Today QUIZINE IN QUARANTINE is very excited to bring you a recipe for perhaps one of the most popular snacks in the world! Associated mostly with the Indian sub continent in this day and age, there is a much deeper and interesting history associated with this dish than you might have known. We are talking of course, about the marvelled SAMOSA!
The word samosa interestingly can be traced back to the Persian word sanbosag. The popular pastry snack takes many other forms in different countries but seem to have a link to this Persian word, in the Arab world for example, the people enjoy a crescent shaped sanbusak. Afghans call it Sambosa, the Tajiks – Samboosa, much of the Central Asian countries boast the phenomenal Samsa, in the horn of Africa its named the Sambuus and the Bengalis are always devouring Shingara.
This wonderful snack has decades of history, they say it originated in the Middle East and Central Asia from where it spread to Africa, Southeast Asia and the subcontinent. The Central Asian Turkic dynasties entered the subcontinent way back in the 11th century, it was here the region first developed its love for the samosa. In the 13th century there are records of travellers and poets enjoying the snack as an appetiser across various royal households.
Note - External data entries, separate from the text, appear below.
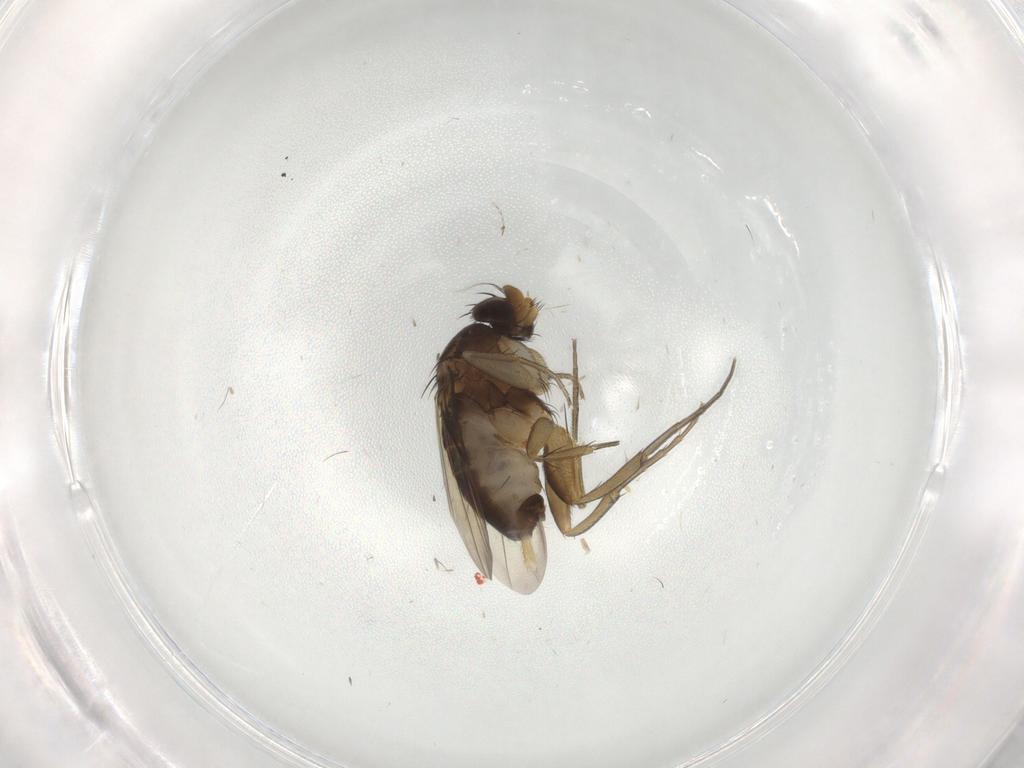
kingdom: Animalia
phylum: Arthropoda
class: Insecta
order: Diptera
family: Phoridae
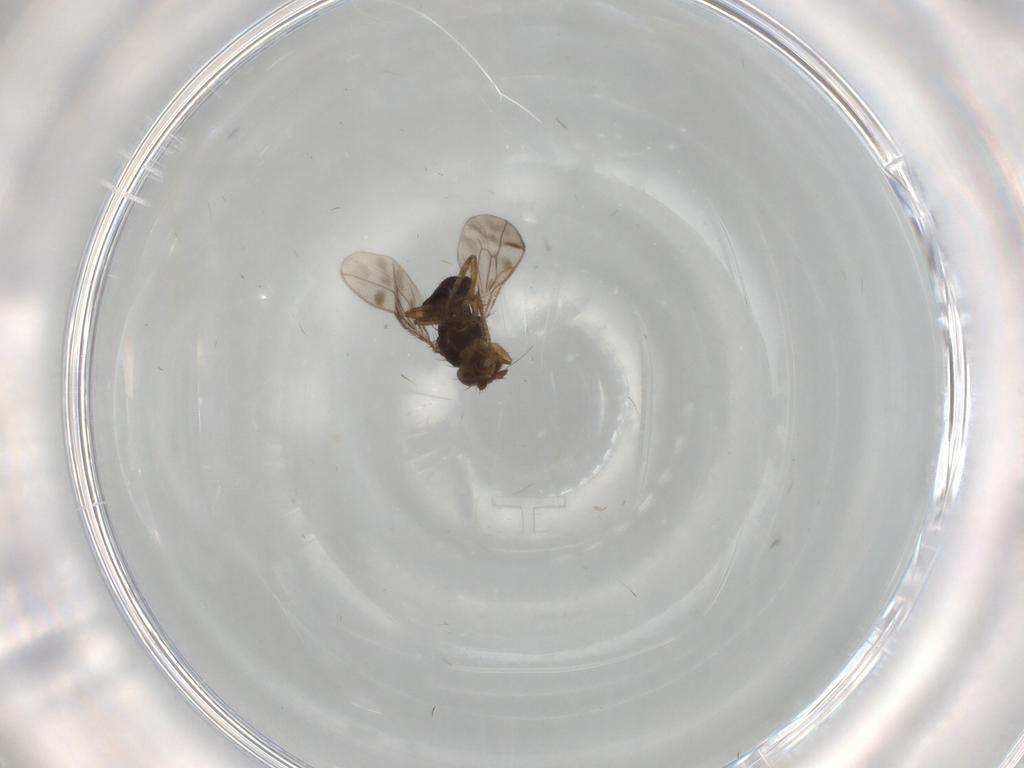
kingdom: Animalia
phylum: Arthropoda
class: Insecta
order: Diptera
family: Sphaeroceridae
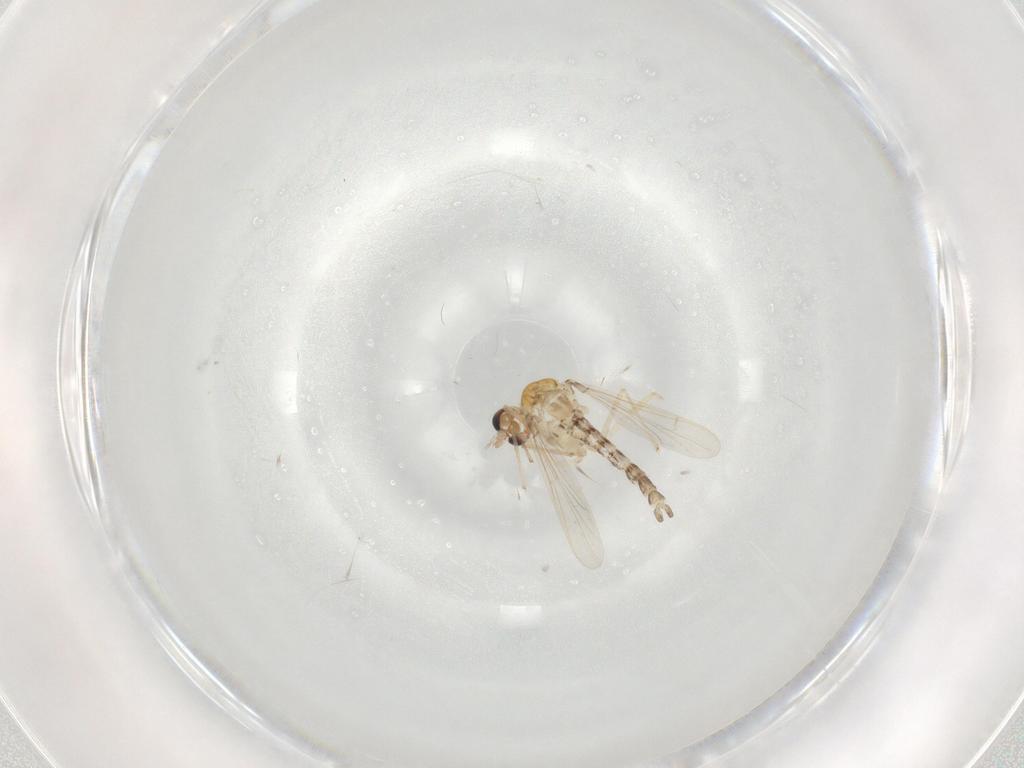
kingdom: Animalia
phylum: Arthropoda
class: Insecta
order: Diptera
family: Chironomidae
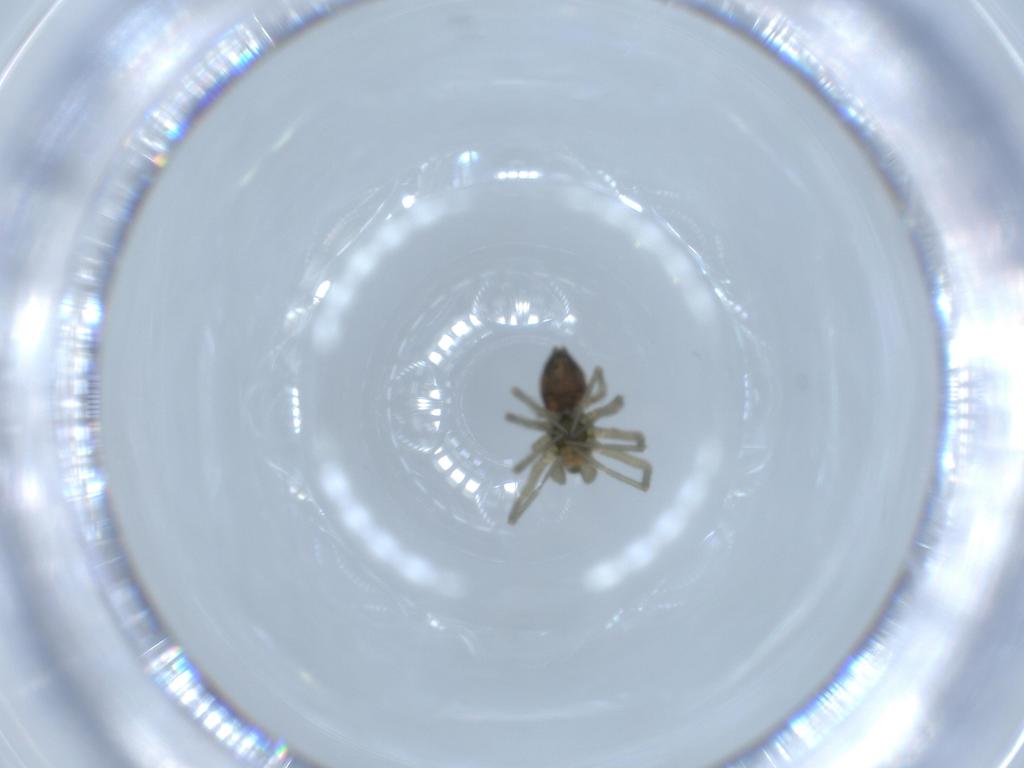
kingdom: Animalia
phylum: Arthropoda
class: Arachnida
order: Araneae
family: Linyphiidae
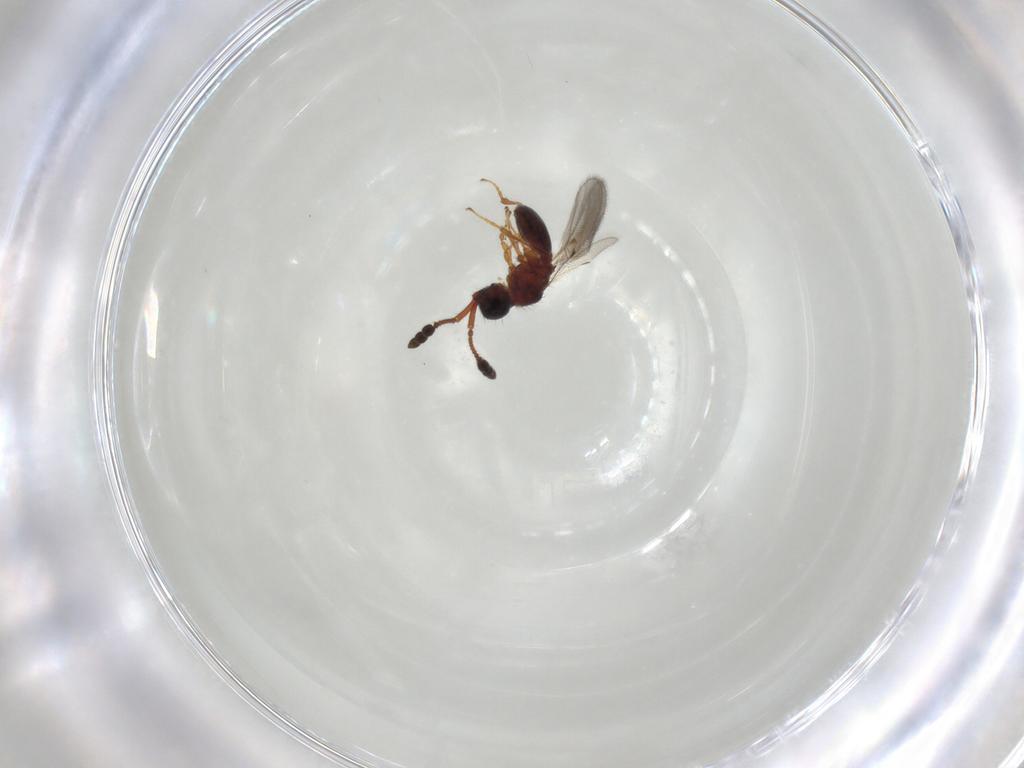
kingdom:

As Indian cuisine has flourished in the UK and across the west, the Samosa has now become a go to snack/appetiser for people all over the world. Here’s a great way of putting this bad boy together at home!
INGREDIENTS
Filling:
500g minced meat (mutton/beef)
1 potato medium size (chopped into small pieces)
150g peas/frozen peas
1 onion (fried)
Whole garam masala: bayleaf, cinnamon stick, peppercorn, clove and cardamom
1 tsp. chilli powder, coriander powder, cumin, turmeric and salt
5 cloves garlic
1 tbsp. garlic paste
1 tbsp. fresh ginger
2 tbsp. oil
Pastry:
500g flour
50ml oil
1 tbsp. salt
1 tsp nigella seeds
1. Begin by adding salt and nigella seeds to flour to make roti, which you will use as the pastry for the samosa.
2. Add oil to the mixture whilst mixing, texture should start becoming grainy.
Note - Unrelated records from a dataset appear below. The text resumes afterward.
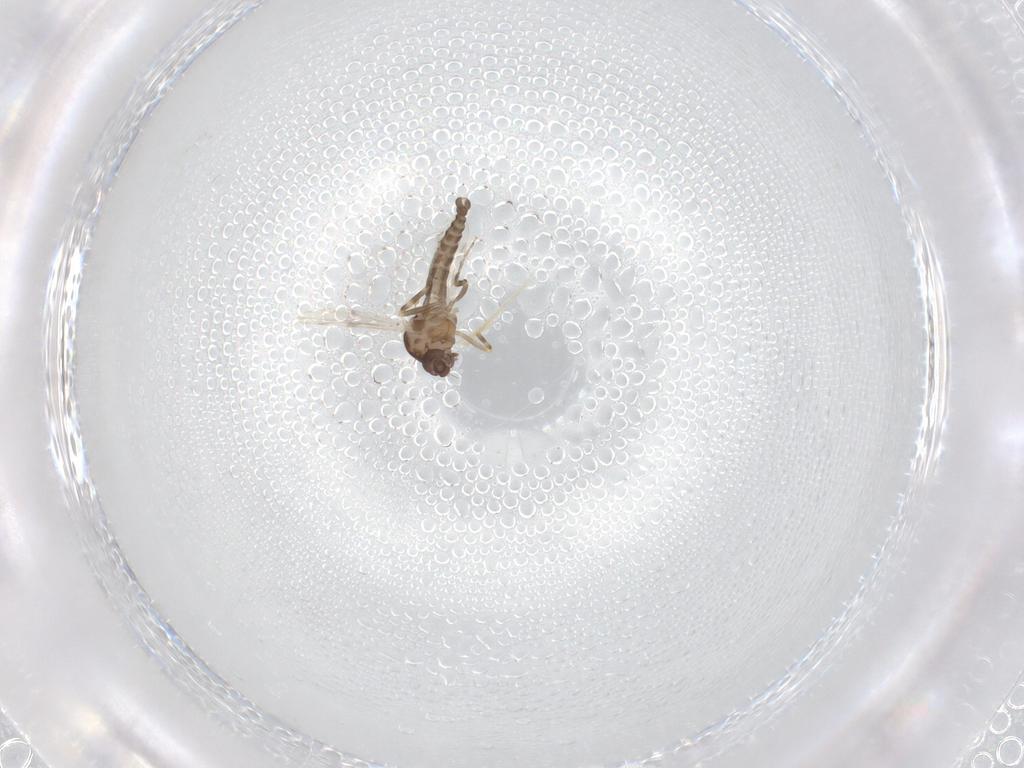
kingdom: Animalia
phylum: Arthropoda
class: Insecta
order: Diptera
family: Ceratopogonidae
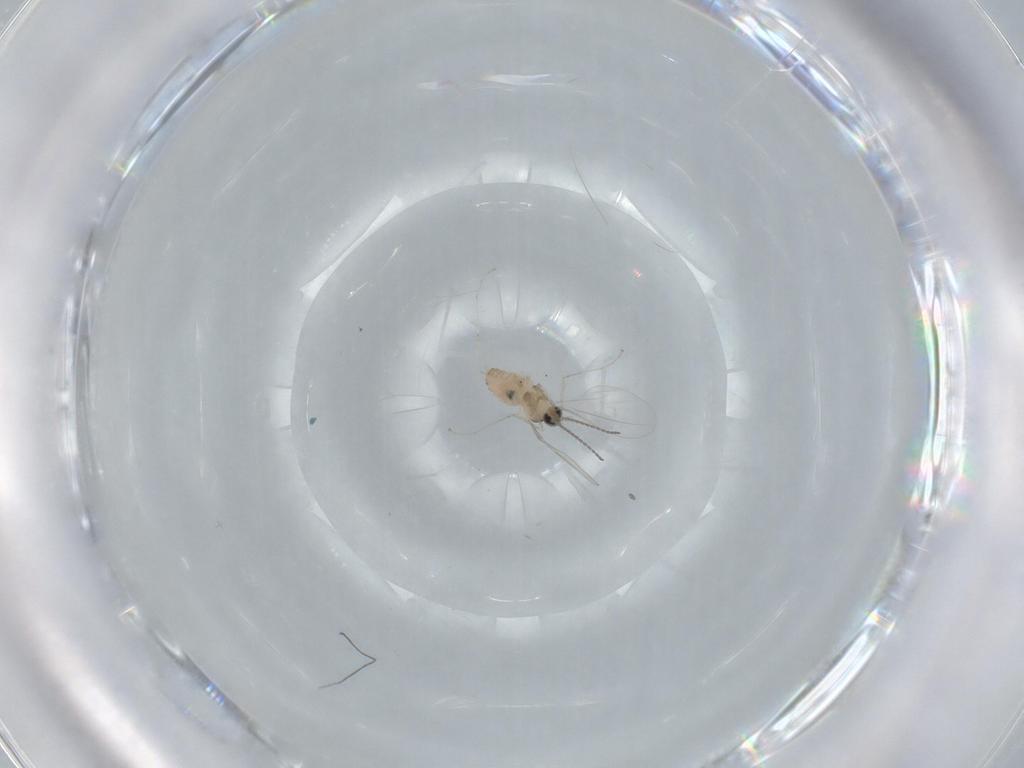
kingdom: Animalia
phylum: Arthropoda
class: Insecta
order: Diptera
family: Cecidomyiidae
3. Now gradually add water whilst mixing until ingredients form into a dough.
4. Cover and leave to rest for approx 30mins.
5. While we wait for the roti pastry to rest, let’s begin with the filling. Throw oil into a pan.
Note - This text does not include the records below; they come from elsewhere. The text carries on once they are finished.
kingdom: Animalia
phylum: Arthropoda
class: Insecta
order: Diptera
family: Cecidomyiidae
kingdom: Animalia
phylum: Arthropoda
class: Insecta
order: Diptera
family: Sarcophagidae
6. Now add fried onions and whole garam masala and mix a little.
7. Now add in the minced meat, stir well, cover and leave to cook for approx 10 mins.
8. Now remove lid and add chilli powder, coriander powder, cumin, turmeric, salt, ginger and garlic.
9. Mix slightly before adding potatoes.
10. Add a splash of water if needed, cover and leave to cook for 5 mins.
11. Right near the end, just before filling has cooked, add peas to mixture. Cover and allow to cook for another 5 mins.
12. Your filling is now ready, leave to one side and allow to cool.
13. Now let’s get back to the pastry, sprinkle flour on surface, tear off bits of dough and mould into small flattened circular shapes.
14. Now roll out the pastry into a flat circle. Then cut each piece in half.
15. Grab the half piece of roti pastry and fold into triangular pouch leaving top open.
16. Insert filling into pouch, then seal the top shut. Repeat process for however many pieces you like.
TIP: You can freeze ingredients and save for another day if you wish. You can also complete putting together the samosa and then freeze. Just defrost in microwave for 1-2mins then fry and enjoy when you wish!
17. Now chuck the samosas into a hot pan filled with oil and fry for approx 5 mins on medium heat until they are golden brown. Ensure to regularly turn.
18. Place samosa on plate with tissue to allow oil to be soaked up. Allow some time to cool before devouring!